Fragmento para leer |
——

Valorar positiva o negativamente esos procesos, depende de una opción ideológica axial en la consciencia de cada lector, toda vez que las intenciones que afloran en cada discusión, en cada táctica, en cada prospectiva y en cada contienda, tocan de una u otra forma el problema social y político, no solo del propio país, Colombia, sino del continente y de los hemisferios mundiales, alineados ya entonces a favor o en contra de una opción ética egoísta o altruista básica.
Si algo tiene de muy valioso esta “historia de antes”, es la manera como el discurso y los sueños de luchadores de base, en su culturalidad narrativa, pasan a ser relato espontáneo que irrumpe como pensamiento político. No se acomoda esta narrativa a los cánones de la historia elitista que maquilla los discursos toscos y las emotividades menos presentables para confeccionar posicionamientos políticos que motiven o sustenten alguna doctrina. La “historia de antes” ofrece niveles amplios de espontaneidad o transparencia que permiten identificar rasgos de historia censurada, hoy día más aceptables por quienes repudian las macromanipulaciones ideológicas que el posmodernismo define como metarrelatos alienantes.
No hay duda que este tipo de narrativa refuerza los estigmas de quienes sólo percibirán allí la confirmación de la presencia de lo demoníaco en los antecedentes de las agrupaciones rebeldes. Obra allí un opción axial, casi confundida con el ser biológico de cada lector, que lo lleva a repudiar como diabólico todo lo que conduzca a rebelarse contra el statu quo, sin reparar en que puede ser justamente el statu quo el que contiene las mayores perversidades demoníacas, representadas en las desigualdades, las injusticias, la violencia sistémica, el engaño ideológico, las múltiples esclavitudes y sumisiones degradantes, antivalores que gozan en nuestra sociedad de disfraces atractivos, tal como lo describió magistralmente Eric Fromm, al destapar los filtros que facilitan su ingreso al “inconsciente social” y los mecanismos que facilitan y consolidan su permanencia en él.
Si bien el posmodernismo ha ido deslegitimando las grandes narrativas de derecha y de izquierda, hay en cada persona un trasfondo de simpatía o de antipatía por todo relato que se refiera de cerca o de lejos al modelo de humanidad o de sociedad que se ofrece a nuestras opciones históricas. Agnes Heller profundizó en ello al concluir su Teoría de los Sentimientos1 con la elaboración de los dos tipos básicos de personalidad sentimental que resultan de la configuración del mundo del sentir en cada persona: la personalidad particularista y la personalidad individual. En la particularista tiene primacía el afán por la preservación del yo; en la individual predomina la expansión del yo y su apertura a valores de la especie.

——

Ejercicio A | En el primer párrafo del fragmento, enumera los sustantivos que siguen a la expresión "en cada".
El fragmento y los registros no tienen relación entre sí.

——

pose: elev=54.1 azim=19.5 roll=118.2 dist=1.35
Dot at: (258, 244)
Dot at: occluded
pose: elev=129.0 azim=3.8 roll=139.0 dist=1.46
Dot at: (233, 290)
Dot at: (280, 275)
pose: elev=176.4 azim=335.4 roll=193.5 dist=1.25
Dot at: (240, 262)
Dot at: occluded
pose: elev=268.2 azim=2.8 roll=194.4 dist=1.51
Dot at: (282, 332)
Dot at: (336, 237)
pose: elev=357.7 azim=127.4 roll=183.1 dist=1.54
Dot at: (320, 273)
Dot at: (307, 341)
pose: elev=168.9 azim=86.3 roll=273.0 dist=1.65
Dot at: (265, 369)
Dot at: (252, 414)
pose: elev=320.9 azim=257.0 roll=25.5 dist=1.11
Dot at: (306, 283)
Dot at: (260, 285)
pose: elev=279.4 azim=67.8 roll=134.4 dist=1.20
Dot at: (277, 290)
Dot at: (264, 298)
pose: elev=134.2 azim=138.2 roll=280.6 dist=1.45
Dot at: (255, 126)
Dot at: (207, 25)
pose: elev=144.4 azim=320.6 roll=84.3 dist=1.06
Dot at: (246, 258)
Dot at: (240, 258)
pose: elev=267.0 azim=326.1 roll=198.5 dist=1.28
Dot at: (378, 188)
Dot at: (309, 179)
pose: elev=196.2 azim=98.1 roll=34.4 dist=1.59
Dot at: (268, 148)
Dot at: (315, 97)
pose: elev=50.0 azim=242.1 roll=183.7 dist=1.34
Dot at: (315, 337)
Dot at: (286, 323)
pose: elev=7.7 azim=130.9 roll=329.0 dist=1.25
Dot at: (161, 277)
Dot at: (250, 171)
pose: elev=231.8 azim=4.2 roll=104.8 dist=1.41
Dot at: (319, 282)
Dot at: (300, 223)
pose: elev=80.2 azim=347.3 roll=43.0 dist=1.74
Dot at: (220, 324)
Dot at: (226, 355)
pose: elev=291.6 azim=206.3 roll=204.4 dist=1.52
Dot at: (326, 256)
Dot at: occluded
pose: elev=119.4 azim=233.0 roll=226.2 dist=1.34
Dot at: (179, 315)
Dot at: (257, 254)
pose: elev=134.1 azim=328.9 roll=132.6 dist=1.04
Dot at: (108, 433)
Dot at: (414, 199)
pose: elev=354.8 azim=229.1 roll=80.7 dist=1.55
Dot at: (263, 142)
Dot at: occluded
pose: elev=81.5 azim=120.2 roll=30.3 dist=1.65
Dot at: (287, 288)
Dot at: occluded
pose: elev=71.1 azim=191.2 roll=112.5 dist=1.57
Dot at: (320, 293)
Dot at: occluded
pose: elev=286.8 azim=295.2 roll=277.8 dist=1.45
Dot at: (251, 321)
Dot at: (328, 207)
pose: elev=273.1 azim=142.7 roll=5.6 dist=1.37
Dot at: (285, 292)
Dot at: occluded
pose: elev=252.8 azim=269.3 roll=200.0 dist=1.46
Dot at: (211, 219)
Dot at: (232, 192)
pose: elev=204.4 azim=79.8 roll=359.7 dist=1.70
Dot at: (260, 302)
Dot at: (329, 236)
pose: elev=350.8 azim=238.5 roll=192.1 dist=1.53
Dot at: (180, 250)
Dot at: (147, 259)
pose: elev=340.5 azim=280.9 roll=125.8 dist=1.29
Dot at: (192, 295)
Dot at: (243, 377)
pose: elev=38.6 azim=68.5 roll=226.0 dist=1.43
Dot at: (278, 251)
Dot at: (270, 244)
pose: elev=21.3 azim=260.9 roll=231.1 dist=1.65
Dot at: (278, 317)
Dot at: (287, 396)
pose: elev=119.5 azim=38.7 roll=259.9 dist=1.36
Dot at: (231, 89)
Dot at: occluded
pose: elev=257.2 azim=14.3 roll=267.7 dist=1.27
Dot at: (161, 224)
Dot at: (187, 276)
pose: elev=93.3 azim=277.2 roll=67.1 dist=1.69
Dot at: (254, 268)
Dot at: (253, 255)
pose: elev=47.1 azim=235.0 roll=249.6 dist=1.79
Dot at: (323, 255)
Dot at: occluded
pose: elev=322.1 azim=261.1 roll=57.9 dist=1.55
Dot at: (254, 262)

——

Ejercicio B | Presenta como lista numerada las líneas de los registros, desde la que contiene "pose: elev=119.4 azim=233.0" hasta el final de los registros, ambas incluidas. Omite las líneas en blanco.

Respuesta completa A | discusión, táctica, prospectiva, contienda

Respuesta completa B |
1. pose: elev=119.4 azim=233.0 roll=226.2 dist=1.34
2. Dot at: (179, 315)
3. Dot at: (257, 254)
4. pose: elev=134.1 azim=328.9 roll=132.6 dist=1.04
5. Dot at: (108, 433)
6. Dot at: (414, 199)
7. pose: elev=354.8 azim=229.1 roll=80.7 dist=1.55
8. Dot at: (263, 142)
9. Dot at: occluded
10. pose: elev=81.5 azim=120.2 roll=30.3 dist=1.65
11. Dot at: (287, 288)
12. Dot at: occluded
13. pose: elev=71.1 azim=191.2 roll=112.5 dist=1.57
14. Dot at: (320, 293)
15. Dot at: occluded
16. pose: elev=286.8 azim=295.2 roll=277.8 dist=1.45
17. Dot at: (251, 321)
18. Dot at: (328, 207)
19. pose: elev=273.1 azim=142.7 roll=5.6 dist=1.37
20. Dot at: (285, 292)
21. Dot at: occluded
22. pose: elev=252.8 azim=269.3 roll=200.0 dist=1.46
23. Dot at: (211, 219)
24. Dot at: (232, 192)
25. pose: elev=204.4 azim=79.8 roll=359.7 dist=1.70
26. Dot at: (260, 302)
27. Dot at: (329, 236)
28. pose: elev=350.8 azim=238.5 roll=192.1 dist=1.53
29. Dot at: (180, 250)
30. Dot at: (147, 259)
31. pose: elev=340.5 azim=280.9 roll=125.8 dist=1.29
32. Dot at: (192, 295)
33. Dot at: (243, 377)
34. pose: elev=38.6 azim=68.5 roll=226.0 dist=1.43
35. Dot at: (278, 251)
36. Dot at: (270, 244)
37. pose: elev=21.3 azim=260.9 roll=231.1 dist=1.65
38. Dot at: (278, 317)
39. Dot at: (287, 396)
40. pose: elev=119.5 azim=38.7 roll=259.9 dist=1.36
41. Dot at: (231, 89)
42. Dot at: occluded
43. pose: elev=257.2 azim=14.3 roll=267.7 dist=1.27
44. Dot at: (161, 224)
45. Dot at: (187, 276)
46. pose: elev=93.3 azim=277.2 roll=67.1 dist=1.69
47. Dot at: (254, 268)
48. Dot at: (253, 255)
49. pose: elev=47.1 azim=235.0 roll=249.6 dist=1.79
50. Dot at: (323, 255)
51. Dot at: occluded
52. pose: elev=322.1 azim=261.1 roll=57.9 dist=1.55
53. Dot at: (254, 262)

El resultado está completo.